UNTERSUCHTER TEXT:
Hintergrund

Glorifizierung deutscher Wehrmachtssoldaten und Heldengedenken - Part I

25.11.2024

Am Sonntag, den 17.11. 2024 fand der Volkstrauertag statt. Seit 1952 wird dieser bundesweit zwei Sonntage vor dem ersten Adventssonntag begangen. Hatte er zunächst seinen Ursprung in der Weimarer Republik, als Gedenktag an die Toten des ersten Weltkriegs, hat sich seine Rezeption im letzten Jahrhundert stark verändert.

Heute begehen Neonazis an diesem Tag das sogenannte "Heldengedenken". Dieser Begriff wurde im deutschen Nationalsozialismus 1934 von Joseph Goebbels geprägt und beschreibt die Glorifizierung deutscher Wehrmachtssoldaten als vermeintliche "Kriegshelden" im zweiten Weltkrieg.

"Unsere Väter/(Ur-)Großväter waren keine Verbrecher und wir sind stolz auf sie" heißt es auf einem Transparent auf einer NPD Demo in Görlitz 1997 und so oder so ähnlich schallt jährlich an diesem Tag der rechtsextreme Tenor durch das gesamte Bundesgebiet. Bekannte Orte, in denen das rechtsextreme "Heldengedenken" in den letzten Jahrzehnten mit großen Aufmärschen zelebriert wurde, sind zum Beispiel die Kleinstadt Halbe in Brandenburg, Friedrichroda in Thüringen (1) und Wunsiedel in Bayern (2).

NPD Demo in Görlitz 1997_.jpg

Auch in Ostsachsen nutzen Neonazis verschiedene Soldatenfriedhöfe in der Region für ihre "Heldengedenken". Diese Veranstaltungen werden meist intern beworben und martialisch mit brennenden Fackelmärschen "gefeiert".  Mit Kranzniederlegungen und Redebeiträgen wird den sog. "vergessenen Helden" der Wehrmacht und des Nationalsozialismus gedacht. Fotos der Veranstaltungen werden im Anschluss oft verpixelt via Social Media geteilt. Dass die neonazistische "Heldenverehrung" meist mit einer Verharmlosung des Nationalsozialismus und seiner Verbrechen einhergeht, zeigt sich an den Sprüchen auf den Schleifen an Kränzen, die von rechtsextremen Gruppen und sog. "Kameradschaften" niedergelegt wurden.

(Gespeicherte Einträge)
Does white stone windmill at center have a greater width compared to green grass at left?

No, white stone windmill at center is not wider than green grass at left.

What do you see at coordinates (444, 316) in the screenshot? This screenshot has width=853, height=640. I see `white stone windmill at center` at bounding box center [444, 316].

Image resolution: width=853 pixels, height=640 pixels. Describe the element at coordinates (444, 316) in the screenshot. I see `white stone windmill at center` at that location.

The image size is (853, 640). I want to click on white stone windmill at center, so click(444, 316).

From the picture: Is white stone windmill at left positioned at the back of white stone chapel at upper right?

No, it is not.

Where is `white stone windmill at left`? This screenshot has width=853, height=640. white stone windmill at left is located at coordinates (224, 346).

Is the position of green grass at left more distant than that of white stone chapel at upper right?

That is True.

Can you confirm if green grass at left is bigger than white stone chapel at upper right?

ARBEITSANWEISUNGEN:
1. Übertrage aus dem Text über das Heldengedenken wortgetreu den Abschnitt von „Heute begehen Neonazis“ bis einschließlich „im zweiten Weltkrieg.“.
2. Führe den Text über das Heldengedenken im Anschluss an seinen letzten Satz weiter.

ERGEBNISSE JE AUFGABE:
1.
Heute begehen Neonazis an diesem Tag das sogenannte "Heldengedenken". Dieser Begriff wurde im deutschen Nationalsozialismus 1934 von Joseph Goebbels geprägt und beschreibt die Glorifizierung deutscher Wehrmachtssoldaten als vermeintliche "Kriegshelden" im zweiten Weltkrieg.

2.
Dokumentierte Beispiele aus der Region:

  • „Danke für Eure Tapferkeit – Aktionsgruppe Zittau“ (14.11.2021 in Hainewalde, Friedhof)

  • "Tot und doch unvergessen - Schlesische Jungs Niesky" (19.11.2023 in Jänkendorf, Soldatenfriedhof)

  • „In stillem Gedenken den Gefallenen für Volk und Vaterland – Die treue deutsche Jugend“ (17.11.2024 in Görlitz, Stadtfriedhof)

  • „Den deutschen Soldaten in stillem Gedenken – Kameradschaft Niederschlesien“ (17.11.2024 in Kunnersdorf, Friedhof)

  • "Wir gedenken unseren Helden - Treue Deutsche Jugend" (17.11.2024 in Göda, Friedhof)

Meldungen über neonazistische "Heldengedenken" an verschiedenen Orten in Ostsachsen

Göda (LK Bautzen)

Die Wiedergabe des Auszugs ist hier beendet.